Taxi Tales: Fool Me Once!

Taxi Tales: Fool Me Once!

By David Tumusiime, Uganda:

I'm no fool in Kampala, I like to think. This is my city and I know her ways. Drop me anywhere in Kampala and I know someone somehow there. I was born and raised here. There shouldn't be anything about Kampala that surprises me.

We grew up knowing that if a man walking in-front of you dropped an envelope, that it would be a trick. Ignore the envelope. Ignore the whisper in your ear that you should pick up that envelope and share the loot. If you do, you won't know how your wallet got legs to wander out of your back pocket before you are through.

We sat on the kamemes before we graduated to the seats, learning the rules of a public service vehicle in Kampala and everywhere. If the callousness of a Kampala taxi driver and conductor did not make you cry, no teacher's bamboo stick could. This was schooling in life.

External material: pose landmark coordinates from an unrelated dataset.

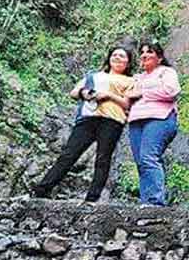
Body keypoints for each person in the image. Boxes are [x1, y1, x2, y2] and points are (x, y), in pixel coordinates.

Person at [33, 46, 135, 202]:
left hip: (112, 120)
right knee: (69, 154)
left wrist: (108, 95)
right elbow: (74, 92)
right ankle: (42, 189)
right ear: (108, 58)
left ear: (128, 62)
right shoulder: (93, 76)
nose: (117, 58)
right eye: (114, 55)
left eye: (122, 56)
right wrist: (84, 93)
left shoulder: (130, 81)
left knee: (103, 158)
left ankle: (92, 198)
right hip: (88, 117)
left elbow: (127, 104)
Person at [127, 41, 180, 206]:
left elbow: (171, 91)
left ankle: (155, 202)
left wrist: (142, 93)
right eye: (142, 52)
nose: (144, 55)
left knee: (149, 158)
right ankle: (145, 202)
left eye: (149, 52)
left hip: (160, 118)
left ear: (160, 57)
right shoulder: (136, 77)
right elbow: (126, 96)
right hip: (136, 121)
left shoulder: (166, 72)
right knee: (141, 162)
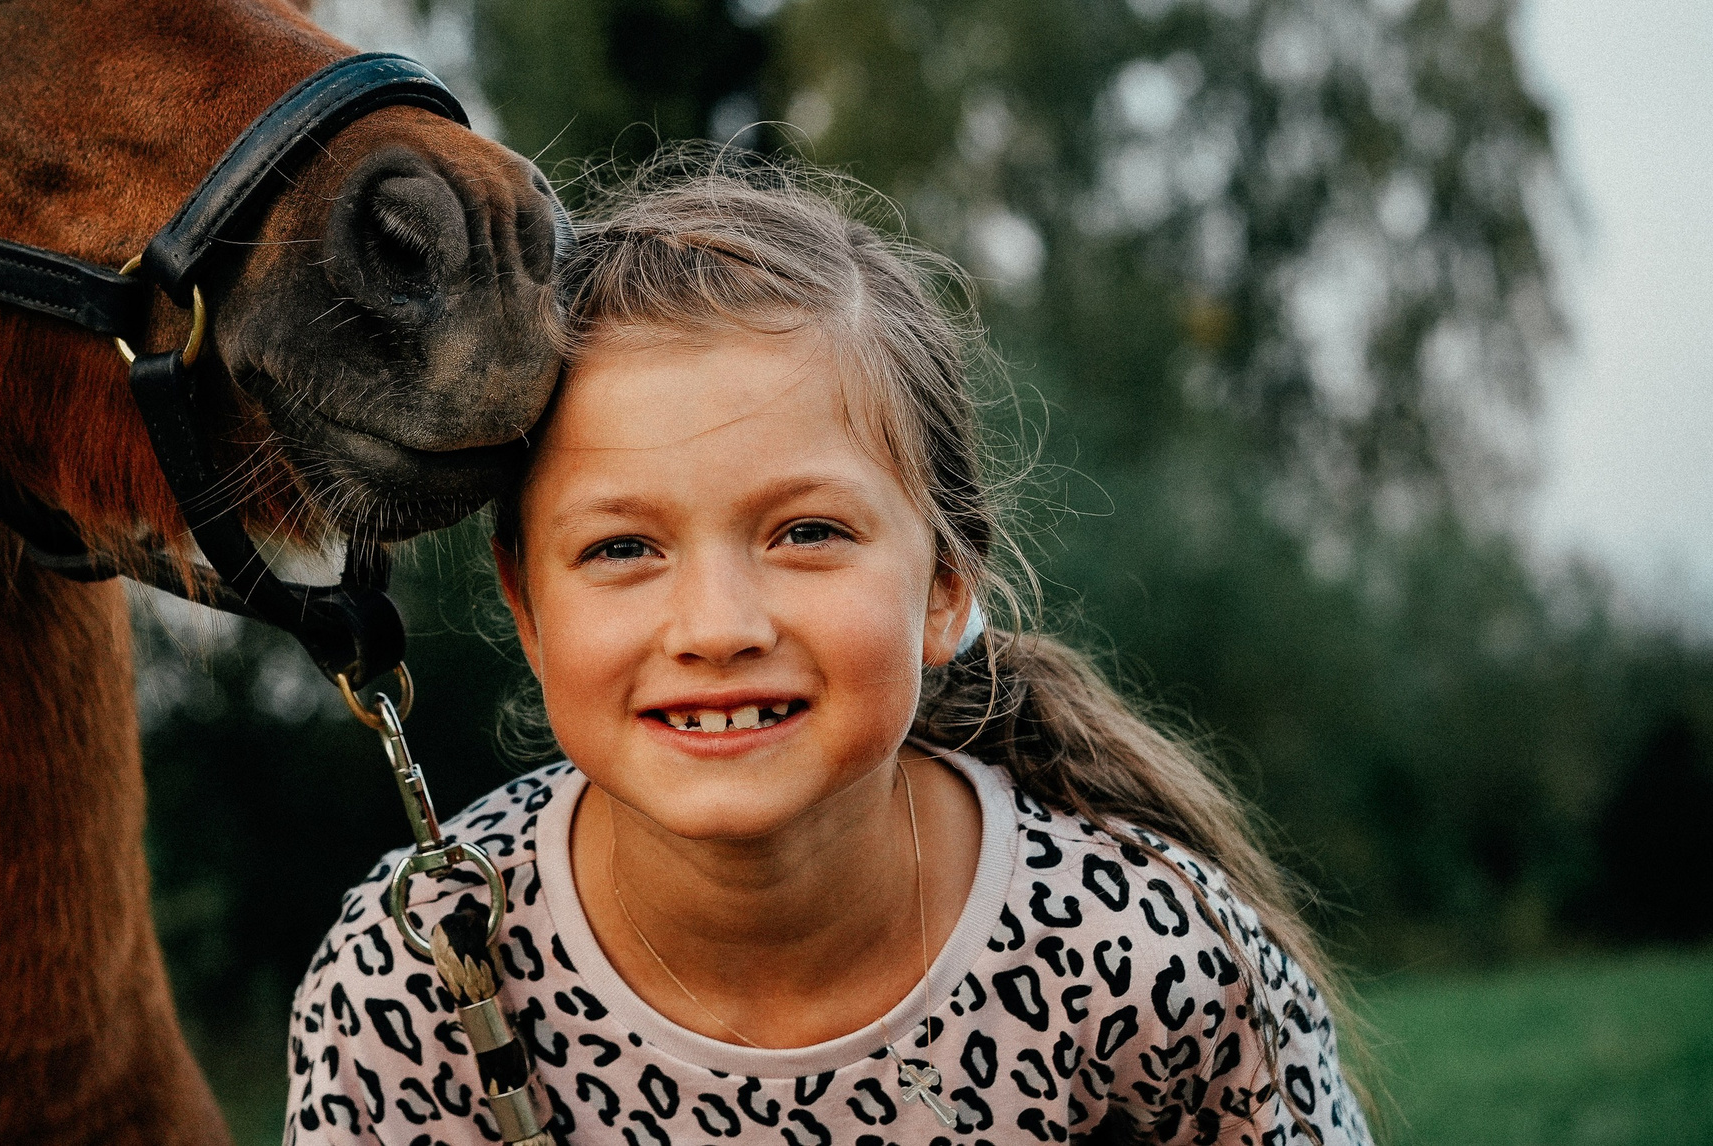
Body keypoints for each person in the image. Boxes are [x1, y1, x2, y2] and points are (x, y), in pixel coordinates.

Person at [286, 158, 1371, 1146]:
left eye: (807, 532)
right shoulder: (412, 982)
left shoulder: (1145, 960)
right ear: (528, 606)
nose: (716, 627)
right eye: (622, 546)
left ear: (946, 586)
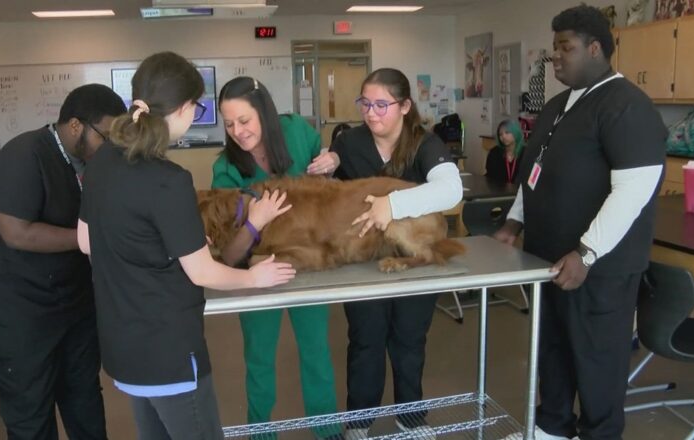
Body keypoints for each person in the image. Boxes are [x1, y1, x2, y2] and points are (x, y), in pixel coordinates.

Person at [77, 53, 296, 440]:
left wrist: (167, 247)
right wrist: (253, 277)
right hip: (170, 354)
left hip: (123, 348)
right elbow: (203, 272)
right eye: (198, 106)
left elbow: (86, 241)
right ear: (182, 108)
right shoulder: (170, 180)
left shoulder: (102, 161)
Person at [494, 6, 666, 440]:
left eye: (565, 48)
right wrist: (514, 223)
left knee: (597, 361)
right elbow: (535, 174)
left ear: (595, 49)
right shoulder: (558, 105)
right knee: (551, 349)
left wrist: (587, 251)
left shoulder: (627, 106)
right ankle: (551, 427)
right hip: (550, 258)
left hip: (599, 267)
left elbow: (633, 192)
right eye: (554, 49)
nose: (556, 58)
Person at [0, 84, 126, 439]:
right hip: (17, 310)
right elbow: (16, 232)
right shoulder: (24, 154)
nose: (110, 145)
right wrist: (89, 240)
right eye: (106, 135)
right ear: (74, 126)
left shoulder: (92, 163)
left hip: (71, 303)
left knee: (84, 402)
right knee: (31, 414)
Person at [325, 67, 463, 439]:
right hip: (364, 262)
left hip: (413, 261)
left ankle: (411, 419)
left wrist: (393, 204)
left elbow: (451, 191)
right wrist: (328, 166)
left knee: (409, 341)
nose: (371, 113)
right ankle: (358, 423)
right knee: (365, 341)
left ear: (404, 106)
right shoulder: (350, 143)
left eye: (382, 105)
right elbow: (333, 195)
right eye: (365, 104)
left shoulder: (425, 144)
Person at [211, 76, 341, 439]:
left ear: (264, 114)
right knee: (259, 361)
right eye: (229, 123)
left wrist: (333, 158)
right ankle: (261, 434)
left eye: (245, 120)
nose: (238, 131)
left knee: (316, 354)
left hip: (306, 264)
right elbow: (228, 252)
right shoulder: (226, 168)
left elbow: (327, 160)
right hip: (258, 274)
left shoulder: (296, 131)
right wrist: (255, 223)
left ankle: (327, 430)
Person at [484, 119, 525, 183]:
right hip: (498, 191)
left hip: (520, 191)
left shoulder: (526, 153)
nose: (503, 136)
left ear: (515, 133)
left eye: (507, 132)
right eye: (500, 134)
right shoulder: (494, 152)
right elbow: (490, 175)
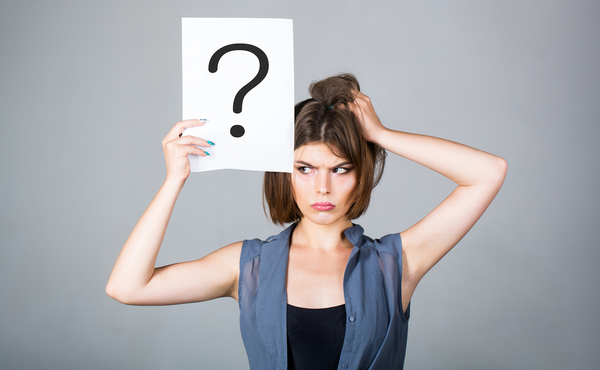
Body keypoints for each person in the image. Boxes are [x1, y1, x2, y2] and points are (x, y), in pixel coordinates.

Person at [106, 74, 507, 369]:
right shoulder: (250, 267)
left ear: (360, 174)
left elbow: (488, 172)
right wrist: (174, 179)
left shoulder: (395, 264)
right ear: (285, 173)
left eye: (340, 169)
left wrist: (380, 135)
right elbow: (128, 286)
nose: (322, 188)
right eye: (305, 168)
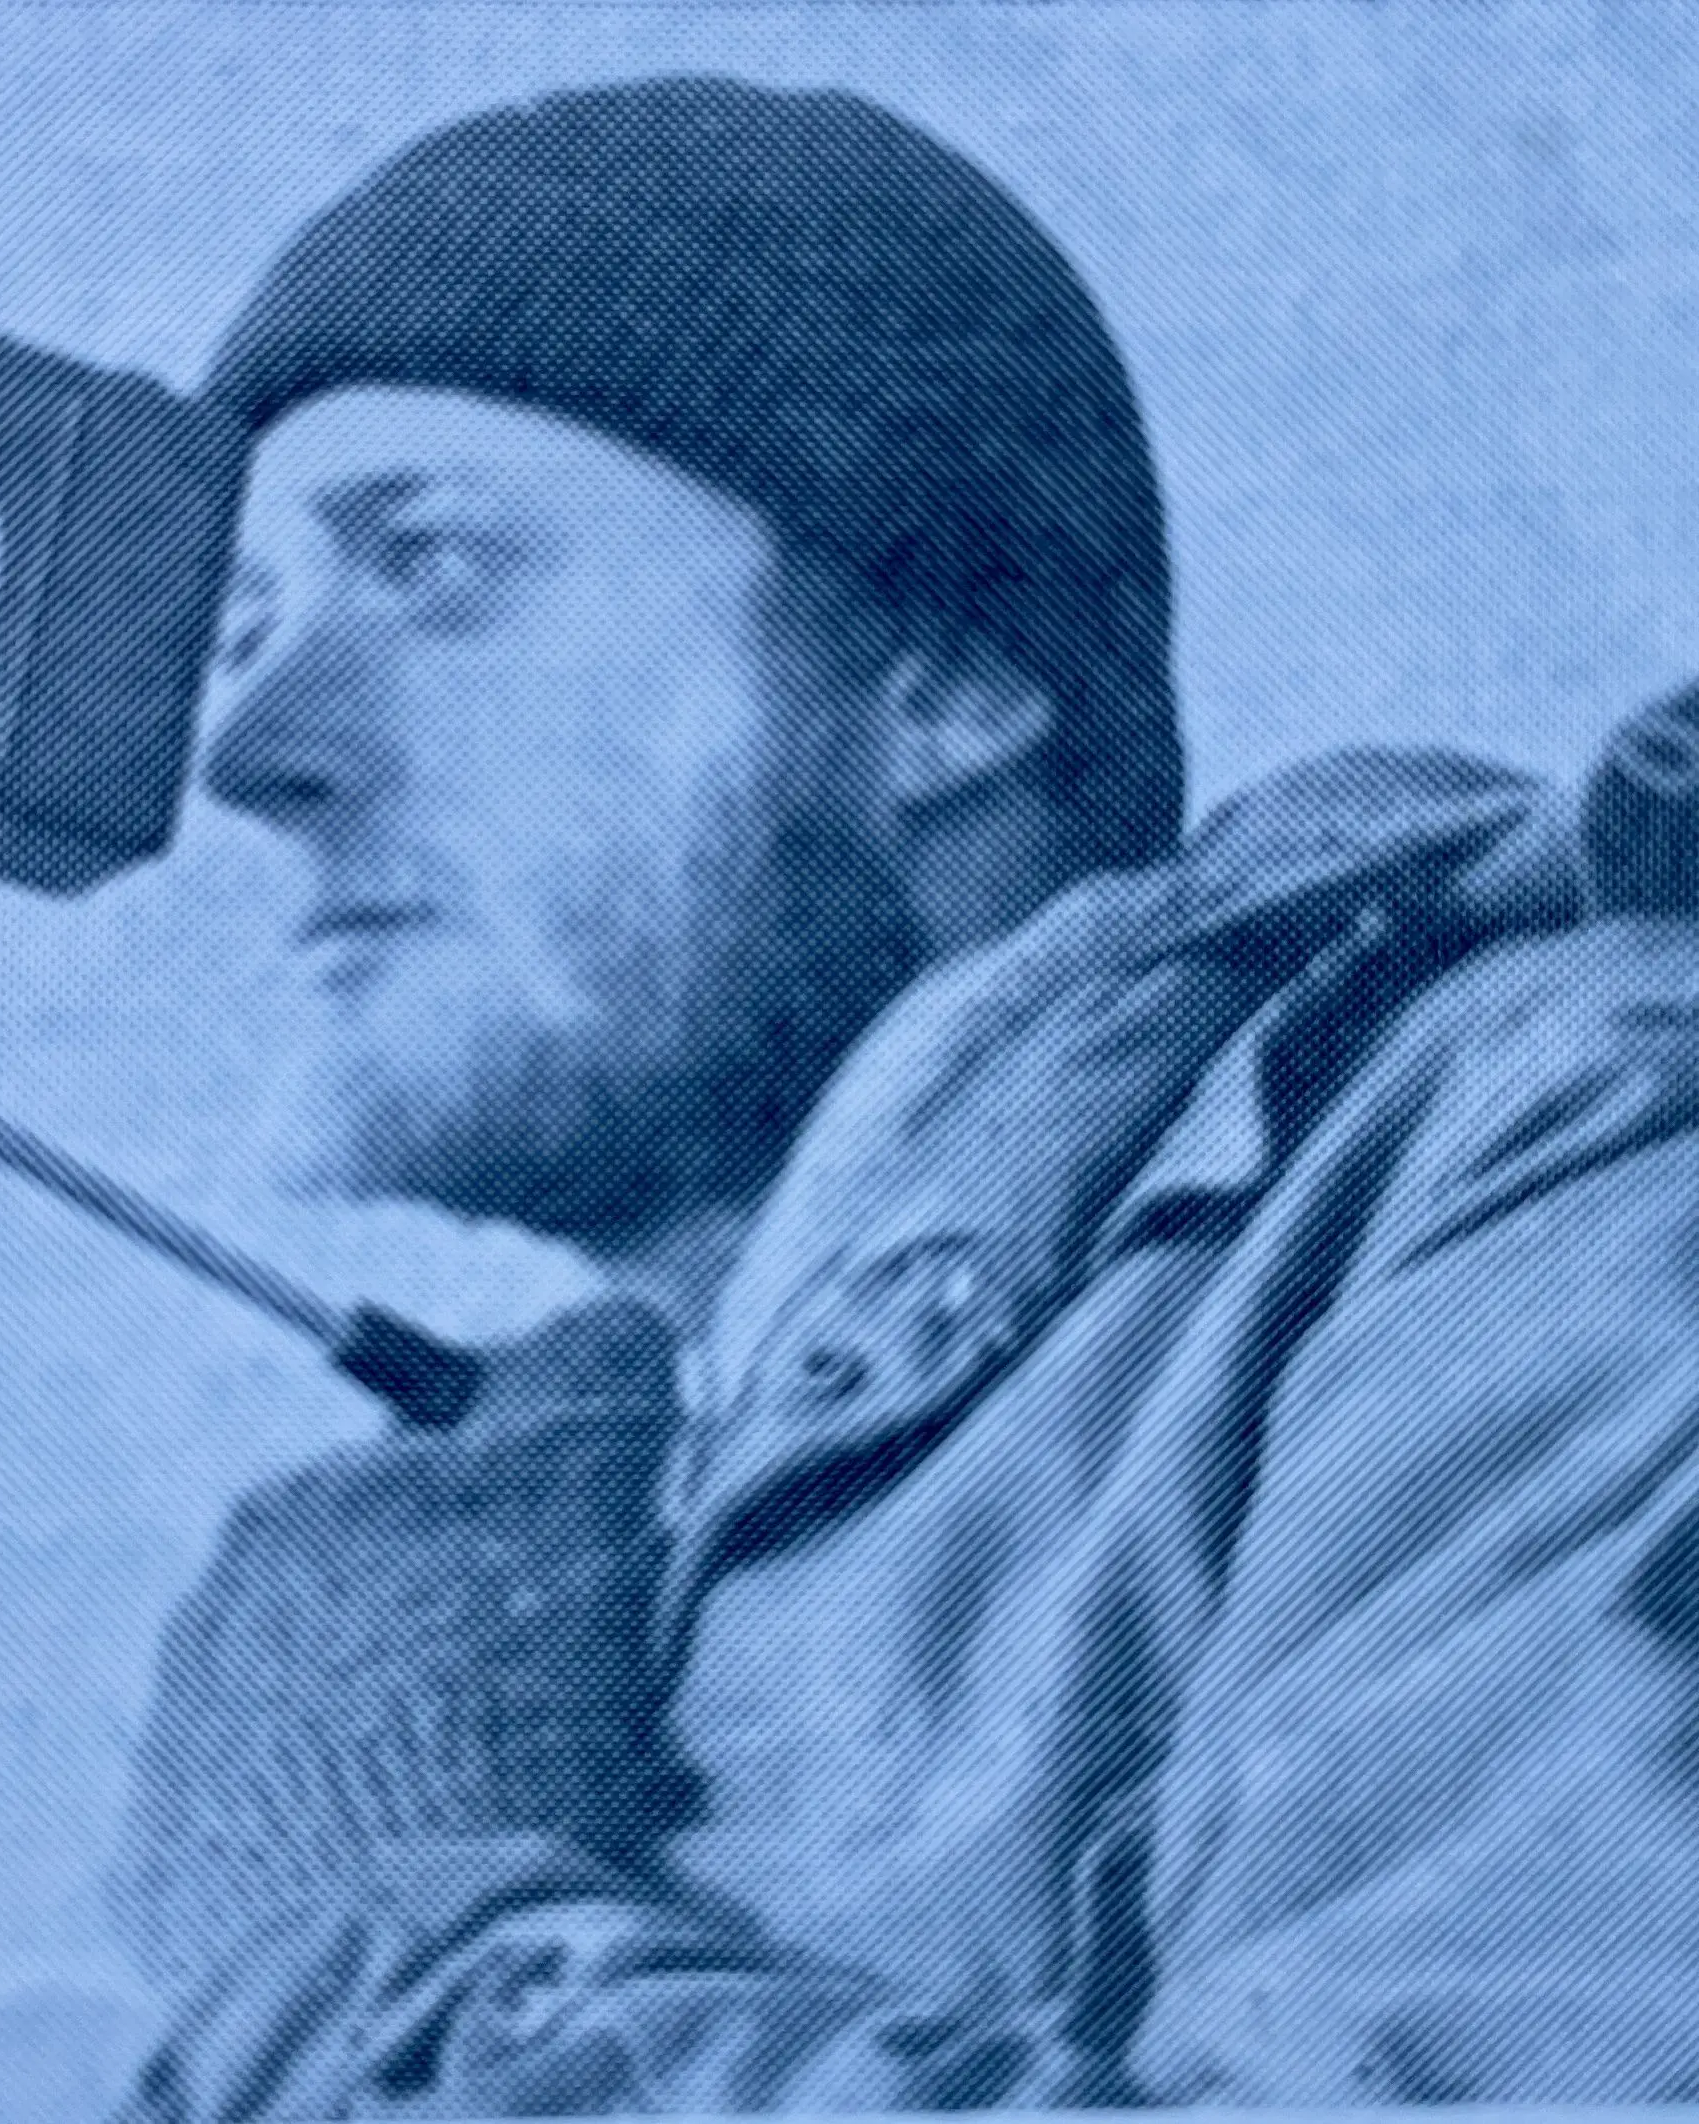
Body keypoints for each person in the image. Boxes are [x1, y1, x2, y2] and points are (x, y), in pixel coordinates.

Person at [106, 76, 1699, 2115]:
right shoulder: (607, 1519)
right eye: (244, 622)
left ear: (947, 682)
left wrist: (385, 1965)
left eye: (427, 566)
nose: (243, 745)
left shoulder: (1544, 1148)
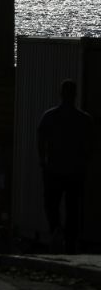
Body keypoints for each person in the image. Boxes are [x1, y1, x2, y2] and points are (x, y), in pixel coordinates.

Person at [38, 79, 94, 253]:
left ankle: (56, 230)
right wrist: (84, 163)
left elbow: (40, 140)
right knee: (73, 208)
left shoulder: (49, 116)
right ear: (75, 95)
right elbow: (90, 146)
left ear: (61, 94)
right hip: (75, 171)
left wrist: (43, 162)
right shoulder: (84, 119)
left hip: (54, 169)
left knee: (51, 204)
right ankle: (70, 242)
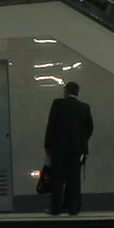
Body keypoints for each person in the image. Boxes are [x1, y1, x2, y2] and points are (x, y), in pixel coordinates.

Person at [42, 80, 93, 215]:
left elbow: (51, 125)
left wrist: (48, 144)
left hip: (59, 148)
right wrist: (82, 141)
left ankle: (55, 208)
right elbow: (89, 128)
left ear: (66, 91)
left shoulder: (58, 104)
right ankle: (73, 208)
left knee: (58, 179)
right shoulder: (85, 107)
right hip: (76, 149)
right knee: (74, 179)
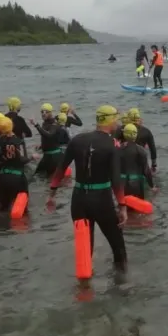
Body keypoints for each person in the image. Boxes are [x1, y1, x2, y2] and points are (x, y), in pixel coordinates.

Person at [52, 105, 128, 274]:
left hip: (78, 199)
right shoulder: (112, 144)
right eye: (116, 118)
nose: (117, 121)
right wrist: (122, 206)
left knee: (85, 247)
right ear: (110, 120)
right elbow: (116, 180)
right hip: (101, 199)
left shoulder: (78, 139)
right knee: (117, 244)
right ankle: (122, 285)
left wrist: (52, 193)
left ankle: (84, 288)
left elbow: (60, 169)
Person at [0, 116, 29, 212]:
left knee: (3, 206)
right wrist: (32, 157)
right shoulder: (19, 141)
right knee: (22, 206)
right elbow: (23, 160)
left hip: (3, 176)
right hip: (17, 176)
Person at [119, 123, 155, 199]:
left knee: (123, 207)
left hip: (122, 185)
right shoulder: (140, 150)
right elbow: (146, 171)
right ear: (136, 135)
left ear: (124, 134)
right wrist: (152, 186)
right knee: (138, 206)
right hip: (136, 184)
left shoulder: (118, 149)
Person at [31, 103, 68, 176]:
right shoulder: (45, 123)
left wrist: (36, 125)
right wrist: (42, 145)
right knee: (36, 175)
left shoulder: (54, 124)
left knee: (48, 177)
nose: (43, 114)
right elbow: (48, 138)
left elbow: (50, 135)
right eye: (42, 112)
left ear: (51, 113)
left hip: (54, 157)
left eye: (46, 112)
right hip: (47, 156)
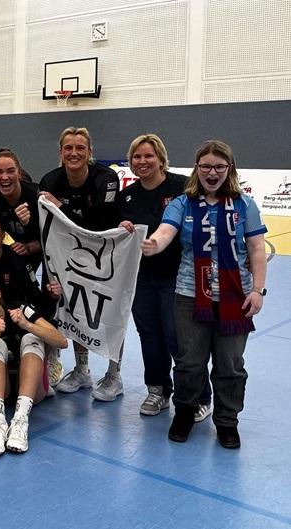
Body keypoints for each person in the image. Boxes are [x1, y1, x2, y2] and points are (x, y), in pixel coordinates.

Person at [142, 140, 267, 449]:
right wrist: (151, 245)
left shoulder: (244, 205)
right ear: (196, 169)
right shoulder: (183, 203)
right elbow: (165, 233)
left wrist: (257, 290)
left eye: (219, 167)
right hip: (189, 296)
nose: (213, 173)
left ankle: (227, 421)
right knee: (189, 363)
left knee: (230, 365)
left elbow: (256, 249)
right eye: (206, 166)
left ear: (230, 169)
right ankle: (184, 410)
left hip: (235, 297)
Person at [118, 134, 213, 417]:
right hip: (141, 278)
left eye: (149, 156)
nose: (143, 161)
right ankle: (157, 390)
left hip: (178, 278)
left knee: (178, 339)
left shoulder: (183, 188)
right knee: (149, 335)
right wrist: (122, 226)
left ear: (161, 158)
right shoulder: (127, 196)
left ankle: (199, 396)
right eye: (137, 157)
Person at [39, 127, 122, 400]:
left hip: (105, 260)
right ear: (60, 153)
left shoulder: (107, 178)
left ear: (89, 152)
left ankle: (114, 375)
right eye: (68, 148)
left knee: (110, 316)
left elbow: (98, 223)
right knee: (75, 313)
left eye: (80, 148)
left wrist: (61, 209)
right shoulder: (50, 180)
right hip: (70, 259)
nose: (74, 153)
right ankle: (82, 370)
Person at [0, 277, 68, 456]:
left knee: (31, 337)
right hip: (1, 390)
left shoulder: (20, 309)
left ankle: (20, 420)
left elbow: (61, 341)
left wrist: (27, 324)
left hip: (32, 389)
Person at [0, 149, 41, 270]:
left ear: (19, 173)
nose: (4, 177)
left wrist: (30, 246)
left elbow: (55, 238)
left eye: (10, 171)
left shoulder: (36, 196)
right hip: (16, 249)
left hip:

Kampala makes you as hard as you need to be. I like to think that. Though once, I wondered if I was as hard as I liked to assume.

She had a baby; I like to believe that is what made me lower my guard. A baby and an FDC blue baby handbag for his clothes. A baby, who was fascinated by my spectacles, kept trying to reach for them, as babies are wont. Gurgling, talking, and inviting me to coo back.

It helped that his mama was, yes, cute. She did not intrude on the conversation I was trying to have with her baby, shrink from me like I was one of those Kajubi's jumping off at the next shrine stage with her baby. But since she was his Google translator, we ended up exchanging more than just a hullo, beautiful boy.

Perhaps then you can see why I did not see it coming when she held my hand as I prepared to leave the taxi. Lightly but firmly, pleaded, “We are going to hospital from here. Can you please spare us something? We don't even have taxi fare. Please be kind. I don't have milk for him.”

Yeah, I paid, feeling good I could help. Felt good until I ran into her two months later and her appeal had not changed a word. And she could not remember I had given her money before.